§ PROBLEM DETAILS
Beginning with the line that has "pinky pip: (128, 156)" and ending with the line that has "middle dip: (120, 80)", retype the entries below exactly, except for the pictures.

§ RECORDS PROVIDED
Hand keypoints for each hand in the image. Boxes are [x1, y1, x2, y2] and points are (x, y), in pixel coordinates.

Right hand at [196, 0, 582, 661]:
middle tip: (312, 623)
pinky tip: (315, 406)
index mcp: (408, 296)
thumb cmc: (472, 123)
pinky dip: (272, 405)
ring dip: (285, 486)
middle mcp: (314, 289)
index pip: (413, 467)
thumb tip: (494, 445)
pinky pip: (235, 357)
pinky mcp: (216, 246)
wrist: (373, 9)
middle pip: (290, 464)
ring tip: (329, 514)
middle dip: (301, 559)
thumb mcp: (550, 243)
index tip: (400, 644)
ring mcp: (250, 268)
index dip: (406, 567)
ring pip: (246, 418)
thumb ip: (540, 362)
==
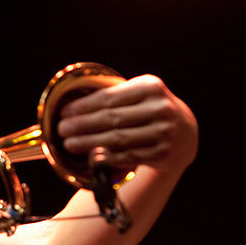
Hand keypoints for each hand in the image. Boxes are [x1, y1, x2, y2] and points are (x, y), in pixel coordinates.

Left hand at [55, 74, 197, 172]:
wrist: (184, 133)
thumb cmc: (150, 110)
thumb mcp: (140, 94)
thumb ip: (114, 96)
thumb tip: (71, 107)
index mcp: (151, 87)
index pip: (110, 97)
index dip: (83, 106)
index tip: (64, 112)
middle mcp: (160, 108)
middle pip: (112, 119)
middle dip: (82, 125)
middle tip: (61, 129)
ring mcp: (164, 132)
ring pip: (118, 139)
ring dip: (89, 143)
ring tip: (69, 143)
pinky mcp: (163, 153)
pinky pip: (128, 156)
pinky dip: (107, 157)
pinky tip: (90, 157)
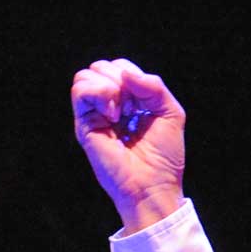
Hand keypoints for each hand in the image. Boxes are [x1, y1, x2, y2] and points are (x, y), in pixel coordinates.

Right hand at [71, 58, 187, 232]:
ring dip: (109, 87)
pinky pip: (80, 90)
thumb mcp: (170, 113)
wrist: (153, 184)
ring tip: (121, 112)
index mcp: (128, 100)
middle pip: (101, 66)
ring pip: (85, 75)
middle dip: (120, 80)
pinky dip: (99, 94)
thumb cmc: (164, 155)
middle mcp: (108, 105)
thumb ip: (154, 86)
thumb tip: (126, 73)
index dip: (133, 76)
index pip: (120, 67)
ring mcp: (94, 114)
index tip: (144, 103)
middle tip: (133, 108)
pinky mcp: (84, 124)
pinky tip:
---
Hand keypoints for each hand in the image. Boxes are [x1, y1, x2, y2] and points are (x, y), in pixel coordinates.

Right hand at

§ TASK ANSWER
pinky pip: (128, 156)
pinky dip: (107, 157)
pinky tip: (90, 157)
Hand keypoints for each hand in the image. Boxes are [x1, y1, x2, y2] and points are (x, y), in pixel coordinates.

Right hand at [71, 58, 187, 232]:
ring dip: (109, 87)
pinky pip: (80, 90)
thumb mcp: (170, 113)
wrist: (153, 184)
ring tip: (121, 112)
index mcp: (128, 100)
middle pip: (101, 66)
ring pip: (85, 75)
middle dip: (120, 80)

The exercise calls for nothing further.